Agatha Christie Fans Are Plotting to Turn Her $3.8 Million English Home into a Literary Center
The Save Agatha's Home campaign plans to turn the legendary crime writer's home into an arts and events venue
Agatha Christie's family home in Oxfordshire, England may one day become a writer's retreat and literary center.
That's the hope of a group of 10 plucky locals in the town of Wallingford (around 50 miles west of London), who are currently trying to raise $4.2 million to buy the property and turn it into a museum dedicated to the crime writer's best-selling whodunnits.
"We are all volunteers so are working for free and just doing what we can in our spare time," group member Lorna Denby tells PEOPLE.
"Agatha Christie lived there for 42 years and it was her private home. She had another house in London and a holiday home called Greenway in Torquay (southwest England), but this is the home she shared with her husband, Max," she explains. "It's quite a big ask as it's on the market for a lot of money but we just think it's so important, not just for Oxfordshire but for people who love her work around the world."
Time, however, is short. Christie's house has been listed since April and the Save Agatha's Home campaign is competing with private buyers to secure the historic five-bedroom house, which covers 6,256 square feet and comes with five acres of land, a study, library, adjoining one-bedroom cottage, and stunning landscaped gardens leading down to the River Thames.
"The property is arranged over three floors with well-proportioned rooms, high ceilings and large windows that provide plenty of natural light," says listing agent Stephen Christie-Miller of Savills Henley. "Many period features have also been retained creating a stunning family home full of immense character and charm."
More crucially, the home (called Winterbrook House) possesses genuine literary - and movie - history, as it was in its study that Christie wrote many of her 66 detective novels, including Murder On the Orient Express and Death on the Nile. Both of these have been turned into multiple movies, with a new Kenneth Branagh-directed version of Death on the Nile scheduled for release in 2022, starring Gal Gadot and Annette Bening.

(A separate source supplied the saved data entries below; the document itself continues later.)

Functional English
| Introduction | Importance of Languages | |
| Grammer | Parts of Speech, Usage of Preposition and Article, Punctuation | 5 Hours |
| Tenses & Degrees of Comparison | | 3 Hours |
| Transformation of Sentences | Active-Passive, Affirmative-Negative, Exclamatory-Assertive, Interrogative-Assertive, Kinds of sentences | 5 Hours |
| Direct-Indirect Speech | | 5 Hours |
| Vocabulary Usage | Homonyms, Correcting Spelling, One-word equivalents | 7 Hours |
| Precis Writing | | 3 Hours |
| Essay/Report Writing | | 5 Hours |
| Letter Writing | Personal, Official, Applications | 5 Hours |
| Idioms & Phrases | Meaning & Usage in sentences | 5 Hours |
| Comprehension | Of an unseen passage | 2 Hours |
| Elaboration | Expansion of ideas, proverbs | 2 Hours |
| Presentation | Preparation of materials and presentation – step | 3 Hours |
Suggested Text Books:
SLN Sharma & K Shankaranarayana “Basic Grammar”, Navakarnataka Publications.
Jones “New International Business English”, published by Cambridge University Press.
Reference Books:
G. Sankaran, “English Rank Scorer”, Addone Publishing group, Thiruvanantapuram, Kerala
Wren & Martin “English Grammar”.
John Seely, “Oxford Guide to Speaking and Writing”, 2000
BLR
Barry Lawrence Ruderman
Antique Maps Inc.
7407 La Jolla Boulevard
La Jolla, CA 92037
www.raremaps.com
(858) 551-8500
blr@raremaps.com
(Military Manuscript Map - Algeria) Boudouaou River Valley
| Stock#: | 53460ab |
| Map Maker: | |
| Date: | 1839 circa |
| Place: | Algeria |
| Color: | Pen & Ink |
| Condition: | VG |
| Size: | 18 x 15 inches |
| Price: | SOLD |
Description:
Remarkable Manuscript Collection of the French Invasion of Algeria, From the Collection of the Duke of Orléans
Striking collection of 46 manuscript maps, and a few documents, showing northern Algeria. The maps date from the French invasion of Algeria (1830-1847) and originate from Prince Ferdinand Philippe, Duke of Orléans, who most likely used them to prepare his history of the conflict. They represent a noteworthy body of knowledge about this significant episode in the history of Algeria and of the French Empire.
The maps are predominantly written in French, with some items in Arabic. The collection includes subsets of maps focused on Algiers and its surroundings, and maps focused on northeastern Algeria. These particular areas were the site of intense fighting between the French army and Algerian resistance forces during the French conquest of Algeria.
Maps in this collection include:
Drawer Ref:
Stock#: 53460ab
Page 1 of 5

Christie, whose books are estimated to have sold in excess of 2 billion copies, lived at the property with husband Sir Max Mallowan until her death in 1976 and is buried in the nearby churchyard of St Mary's, Cholsey.
"There are people in the village who knew Agatha and used to bump into her in the butchers or the bakers," says Denby. "In the area, she was just known by her married name as Mrs. Mallowan. She was a very private person and people were very good at leaving her to herself and just treating her like a normal person. I think that's why she liked the house and the area. She was able to just get on with her day-to-day life and get on with her writing."
To help secure the property, Save Agatha's Home has launched a crowdfunding appeal to raise $700,000 towards the purchase price and reached out to historic trusts, financial institutions, and a number of famous faces who have been involved with Agatha Christie over the years.
"It's basically a case of trying all avenues," says Dendy. "It's really time-sensitive, so we've just had to try and hit the ground running. But we have made some really good inroads and are confident that side will hopefully pan out."